Opportunity zones were created as part of the Tax Cuts and Jobs Act of 2017 to incentivize investment in certain low-income communities designated as opportunity zones. Investors may be able to defer capital gains through 2026 and receive up to a 15 percent tax reduction on current gain, as well as eliminate capital gains taxes on any returns generated by the opportunity zone investment, if it is held for at least 10 years.
Senator Tim Scott (R-SC), along with Senate Finance Committee Chairman Chuck Grassley (R-IA), Senators Marco Rubio (R-FL), Shelley Moore Capito (R-WV), Todd Young (R-IN), Joni Ernst (R-IA), Bill Cassidy (R-LA), and Cory Gardner (R-CO) introduced IMPACT Act, or improving and reinstating the monitoring, prevention, accountability, certification, and transparency provisions of opportunity zones.
Opportunity zones were initially proposed by Sen. Scott’s Investing in Opportunity Act more than four years ago and included reporting requirements, however, procedural rules stripped the requirements out of the opportunity zones provisions when they were added into the 2017 tax reform package.
“Opportunity zones provide thousands of low-income communities, both urban and rural, across the country with the potential to transform the future for generations to come,” said Sen. Scott. “The IMPACT Act’s reporting requirements will help show communities and investors that the initiative is working, as well as help root out any fraud or abuse. This is an important piece of the puzzle to help the more than 31 million Americans living in opportunity zones experience a brighter future.”

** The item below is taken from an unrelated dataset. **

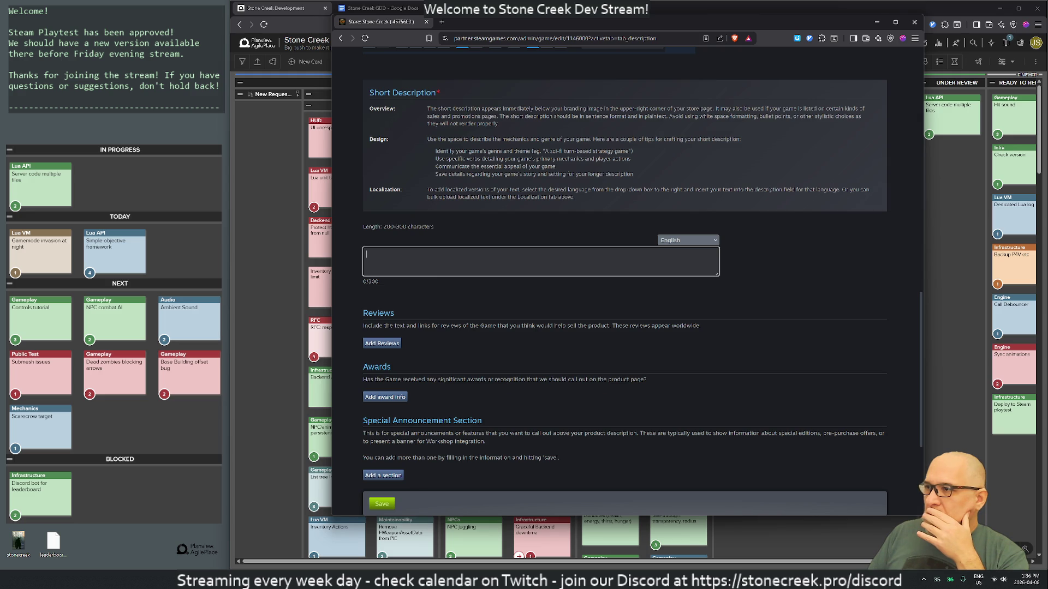
scroll(439, 284, "up", 2)
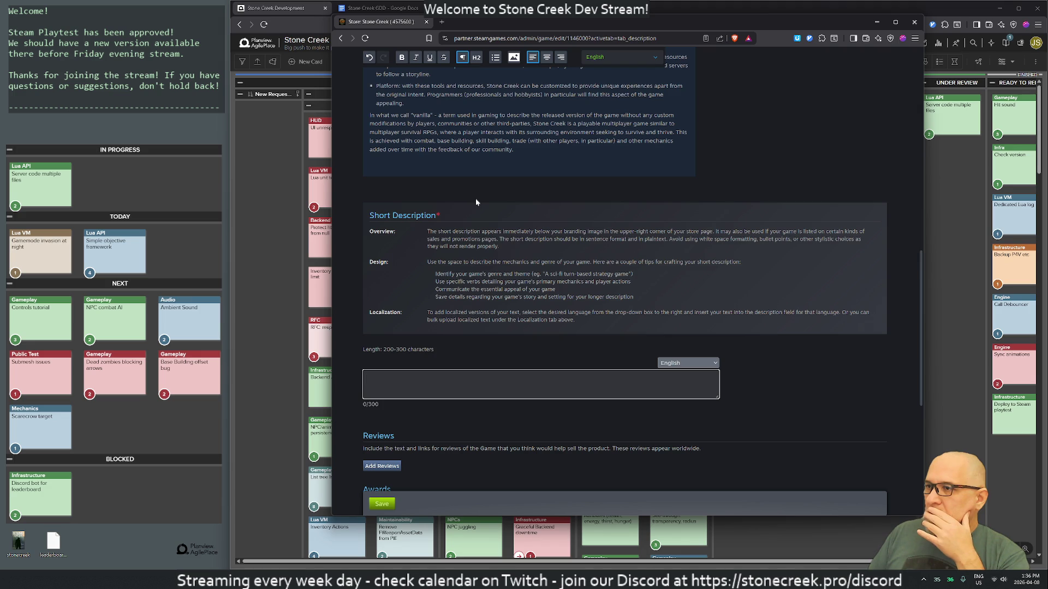
left_click(415, 382)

Specifically, the IMPACT Act codifies requirements for qualified opportunity funds to report information on the value of total assets held by the fund, the location and value of opportunity zone property held by the fund, whether the property is owned or leased, information on disposed investments during the tax year, information on the location and industry classification codes of businesses receiving equity investments as well as the value of those investments.

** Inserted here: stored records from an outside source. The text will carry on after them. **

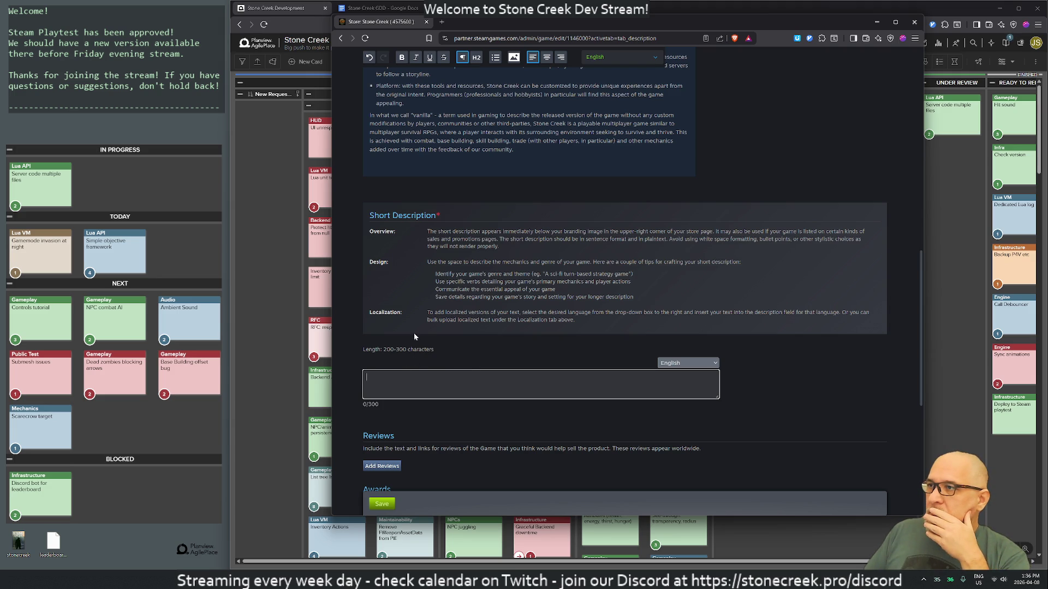
left_click(513, 149)
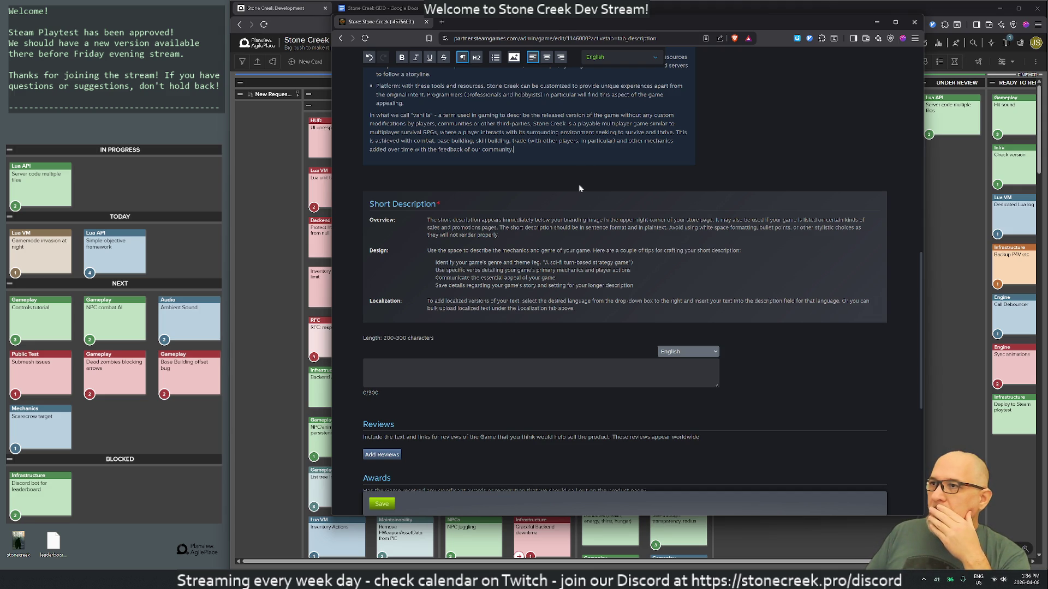
left_click(392, 376)
type("Stone Creek is a multiplayer ")
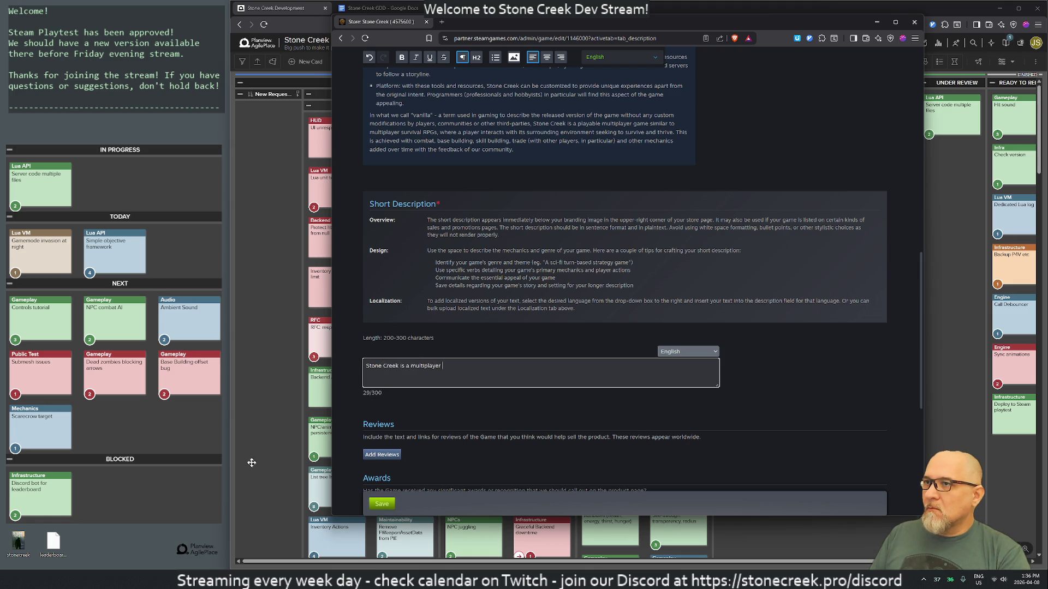
type("survival game with a strong foc")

The legislation also requires reporting on the number of people employed through opportunity zone investments, what funds are receiving investments, investment and disposition dates, and other measurements that allow the IRS to track both the deferral and recognition of gains, the trajectory of the investments over time.
The bill also includes penalties for both individuals and funds that fail to accurately and appropriately file the required returns or statements and penalizes anyone who attempts to take advantage of the tax incentive for fraudulent purposes.

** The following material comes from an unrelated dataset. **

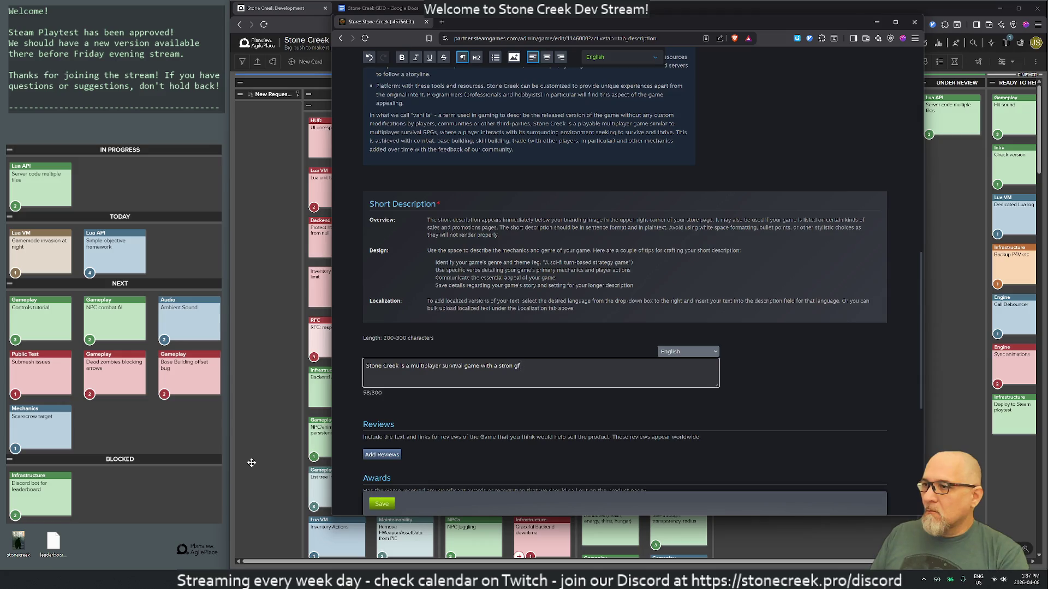
type("us on")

The Treasury Department must also make certain information public including the total number of funds, the total assets of all funds, the distribution of opportunity zone investments across different industry classification codes, the percentage of all opportunity zones that have received investment through the incentive, the total amount of opportunity fund investments made in each census tract, the distribution of investments in real property and active businesses, data deciphering the sizes of businesses receiving investment, and numbers of jobs created or sustained by those businesses in light of the investments.
In addition to the annual reporting Treasury is required to produce, in five years and again five years later, Treasury is required to work with relevant agencies to provide a comprehensive report to list economic and demographic data points to provide a view on the impact to each census tract over time.
This includes the unemployment rate of the zone, education levels of zone residents, the availability of affordable housing and percentage of income used for rent, impacts to median family income, the presence of specific industries and new business starts that create jobs, home equity impacts for residents, and more.